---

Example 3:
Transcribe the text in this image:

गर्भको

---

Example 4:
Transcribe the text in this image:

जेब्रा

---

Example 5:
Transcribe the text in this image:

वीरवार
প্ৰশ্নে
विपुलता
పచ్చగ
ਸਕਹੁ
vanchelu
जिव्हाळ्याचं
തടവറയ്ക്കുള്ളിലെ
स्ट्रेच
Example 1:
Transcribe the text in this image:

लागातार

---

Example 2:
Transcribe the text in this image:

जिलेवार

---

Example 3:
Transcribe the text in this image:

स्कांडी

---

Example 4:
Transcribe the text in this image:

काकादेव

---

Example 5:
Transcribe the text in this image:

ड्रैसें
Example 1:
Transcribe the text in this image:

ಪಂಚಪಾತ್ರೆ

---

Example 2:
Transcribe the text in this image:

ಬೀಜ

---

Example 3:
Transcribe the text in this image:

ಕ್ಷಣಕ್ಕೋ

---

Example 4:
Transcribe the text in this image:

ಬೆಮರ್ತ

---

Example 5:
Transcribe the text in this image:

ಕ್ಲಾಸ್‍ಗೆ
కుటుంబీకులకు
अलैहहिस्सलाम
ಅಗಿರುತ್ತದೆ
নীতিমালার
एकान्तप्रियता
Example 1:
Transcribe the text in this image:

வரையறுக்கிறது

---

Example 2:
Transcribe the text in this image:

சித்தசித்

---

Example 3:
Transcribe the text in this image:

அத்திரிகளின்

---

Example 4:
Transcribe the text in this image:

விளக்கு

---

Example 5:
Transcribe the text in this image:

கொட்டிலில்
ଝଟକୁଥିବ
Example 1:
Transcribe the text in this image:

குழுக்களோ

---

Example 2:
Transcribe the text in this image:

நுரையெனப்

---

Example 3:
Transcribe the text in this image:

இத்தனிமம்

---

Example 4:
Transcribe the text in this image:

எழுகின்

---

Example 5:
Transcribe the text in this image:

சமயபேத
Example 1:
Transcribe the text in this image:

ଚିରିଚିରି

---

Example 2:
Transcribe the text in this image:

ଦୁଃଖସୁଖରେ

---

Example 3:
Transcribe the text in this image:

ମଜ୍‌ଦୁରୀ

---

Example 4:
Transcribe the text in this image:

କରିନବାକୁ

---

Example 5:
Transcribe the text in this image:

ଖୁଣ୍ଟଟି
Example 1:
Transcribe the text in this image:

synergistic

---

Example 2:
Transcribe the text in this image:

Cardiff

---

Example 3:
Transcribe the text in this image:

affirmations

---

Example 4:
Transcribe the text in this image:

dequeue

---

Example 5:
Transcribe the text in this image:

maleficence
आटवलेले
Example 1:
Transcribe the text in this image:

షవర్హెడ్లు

++++++++++

_Task goal_:
Repeat every entry exactly. Nothing may be dropped.

_Expected output_:
---

Example 3:
Transcribe the text in this image:

गर्भको

---

Example 4:
Transcribe the text in this image:

जेब्रा

---

Example 5:
Transcribe the text in this image:

वीरवार
প্ৰশ্নে
विपुलता
పచ్చగ
ਸਕਹੁ
vanchelu
जिव्हाळ्याचं
തടവറയ്ക്കുള്ളിലെ
स्ट्रेच
Example 1:
Transcribe the text in this image:

लागातार

---

Example 2:
Transcribe the text in this image:

जिलेवार

---

Example 3:
Transcribe the text in this image:

स्कांडी

---

Example 4:
Transcribe the text in this image:

काकादेव

---

Example 5:
Transcribe the text in this image:

ड्रैसें
Example 1:
Transcribe the text in this image:

ಪಂಚಪಾತ್ರೆ

---

Example 2:
Transcribe the text in this image:

ಬೀಜ

---

Example 3:
Transcribe the text in this image:

ಕ್ಷಣಕ್ಕೋ

---

Example 4:
Transcribe the text in this image:

ಬೆಮರ್ತ

---

Example 5:
Transcribe the text in this image:

ಕ್ಲಾಸ್‍ಗೆ
కుటుంబీకులకు
अलैहहिस्सलाम
ಅಗಿರುತ್ತದೆ
নীতিমালার
एकान्तप्रियता
Example 1:
Transcribe the text in this image:

வரையறுக்கிறது

---

Example 2:
Transcribe the text in this image:

சித்தசித்

---

Example 3:
Transcribe the text in this image:

அத்திரிகளின்

---

Example 4:
Transcribe the text in this image:

விளக்கு

---

Example 5:
Transcribe the text in this image:

கொட்டிலில்
ଝଟକୁଥିବ
Example 1:
Transcribe the text in this image:

குழுக்களோ

---

Example 2:
Transcribe the text in this image:

நுரையெனப்

---

Example 3:
Transcribe the text in this image:

இத்தனிமம்

---

Example 4:
Transcribe the text in this image:

எழுகின்

---

Example 5:
Transcribe the text in this image:

சமயபேத
Example 1:
Transcribe the text in this image:

ଚିରିଚିରି

---

Example 2:
Transcribe the text in this image:

ଦୁଃଖସୁଖରେ

---

Example 3:
Transcribe the text in this image:

ମଜ୍‌ଦୁରୀ

---

Example 4:
Transcribe the text in this image:

କରିନବାକୁ

---

Example 5:
Transcribe the text in this image:

ଖୁଣ୍ଟଟି
Example 1:
Transcribe the text in this image:

synergistic

---

Example 2:
Transcribe the text in this image:

Cardiff

---

Example 3:
Transcribe the text in this image:

affirmations

---

Example 4:
Transcribe the text in this image:

dequeue

---

Example 5:
Transcribe the text in this image:

maleficence
आटवलेले
Example 1:
Transcribe the text in this image:

షవర్హెడ్లు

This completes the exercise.